## Written task
In this data, count the lines in which "Artificial" appears and give only that number.

Records from a data collection:
_ _ _ _ _ _ _

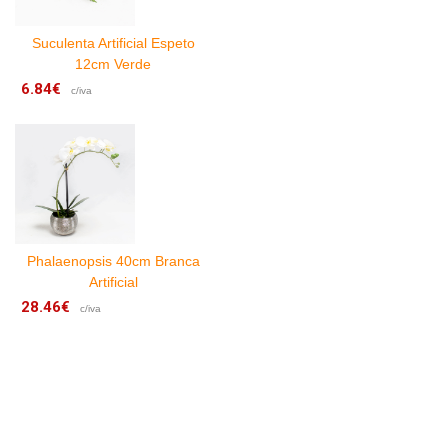
Suculenta Artificial Espeto
12cm Verde
6.84€
2
c/iva
Phalaenopsis 40cm Branca
Artificial
28.46€
5
c/iva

_ _ _ _ _ _ _

## Answer box
2